Ook ik wil dat onmiddellijk een einde wordt gemaakt aan deze situatie. De staatssecretaris moet met iedereen gaan overleggen. Hij moet zorgen dat er iets gebeurt en ons over twee maanden op de hoogte stellen, zodat onmiddellijk een einde komt aan deze wantoestand.

Staatssecretaris Van Hoof:

Het is goed dat mevrouw Bussemaker de financiën noemt, want daardoor kan een misverstand uit de wereld worden geholpen. In de financiering van de SW-bedrijven is de afschaffing van de SPAK tot en met 2004 gecompenseerd. Dat kan in de inspectieperiode die nu aan de orde is in ieder geval geen element zijn. De afbouw en de compensatie lopen zodanig parallel dat de financiën geen probleem kunnen zijn, tenzij de directies van de SW-bedrijven verkeerde keuzen hebben gemaakt, al dan niet goedgekeurd door gemeentebesturen. Daar zit het probleem. Daarom moet de verantwoordelijkheid worden neergelegd bij de SW-bedrijven en de gemeenten. Dat zijn de instanties die moeten worden aangesproken. Als al deze contacten hebben plaatsgevonden, heb ik er geen enkel probleem mee de Kamer op de hoogte te houden. Ik ben ten minste even gemotiveerd als mevrouw Bussemaker om te zorgen dat juist in deze sector, waar de medewerkers bescherming nodig hebben, de zaken op orde komen. De medewerkers werken overigens niet allemaal met oude machines, integendeel.

Mevrouw Van Gent (GroenLinks):

Dit betreft een kwetsbare groep werknemers, die aan zeer hoge risico's wordt blootgesteld. Dit is niet de eerste keer dat de Arbeidsinspectie dit constateert. In een rapportage over 1996 en 1997 is hetzelfde geconstateerd. Wij zijn nu acht jaar verder en de risico's zijn nog even groot. Het gaat om 131 meldingen, 72 mensen met blijvend letsel en 4 doden. Met een convenant zijn deze mensen niet geholpen.

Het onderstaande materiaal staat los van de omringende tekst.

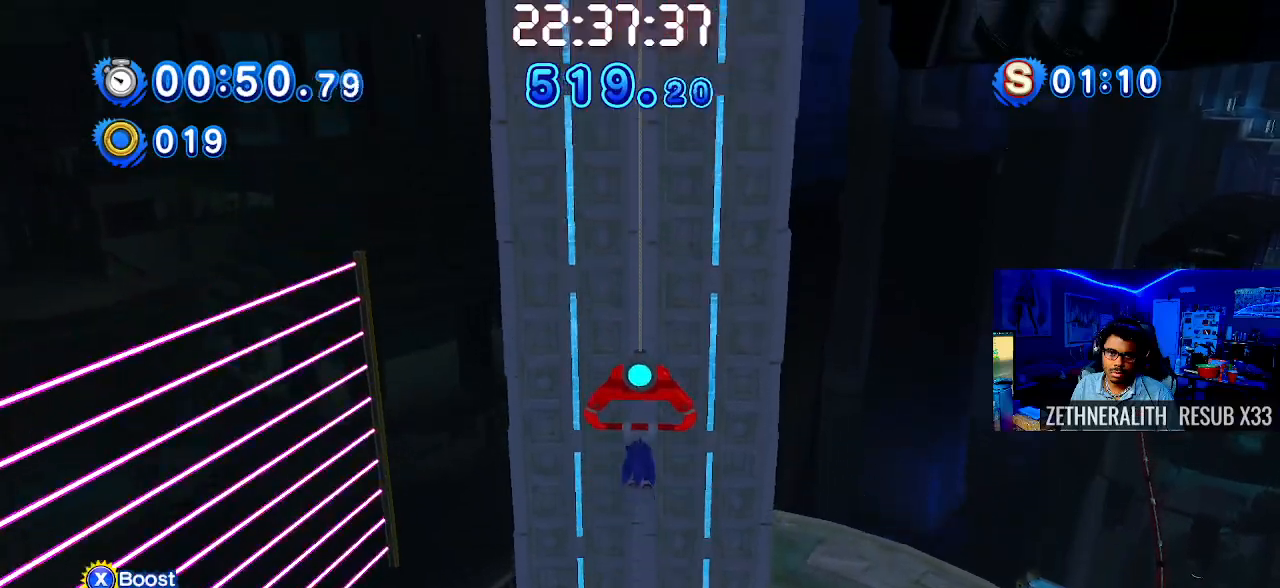
{"buttons": [], "left_stick": "up", "right_stick": "center", "events": [[133, "CROSS", "up"]]}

De staatssecretaris moet een zeer pittig gesprek met de brancheorganisatie hebben, want deze heeft het er ook bij laten zitten, zoals blijkt uit vergelijking met het vorige inspectierapport. De Arbeidsinspectie moet continu inspecteren of de situatie werkelijk morgen, of liever nog vandaag, wordt verbeterd. Dit kan zo niet. Mensen lopen zeer hoge risico's met alle gevolgen van dien. De staatssecretaris moet ook een pittig gesprek hebben met de gemeenten om de werkbegeleiding beter te laten regelen. Ook daar ligt een grote omissie. De staatssecretaris wil evenmin als ik op zijn geweten hebben dat deze wantoestanden in de sociale werkvoorziening voortduren. Voor deze zeer kwetsbare groep moeten wij extra alert zijn.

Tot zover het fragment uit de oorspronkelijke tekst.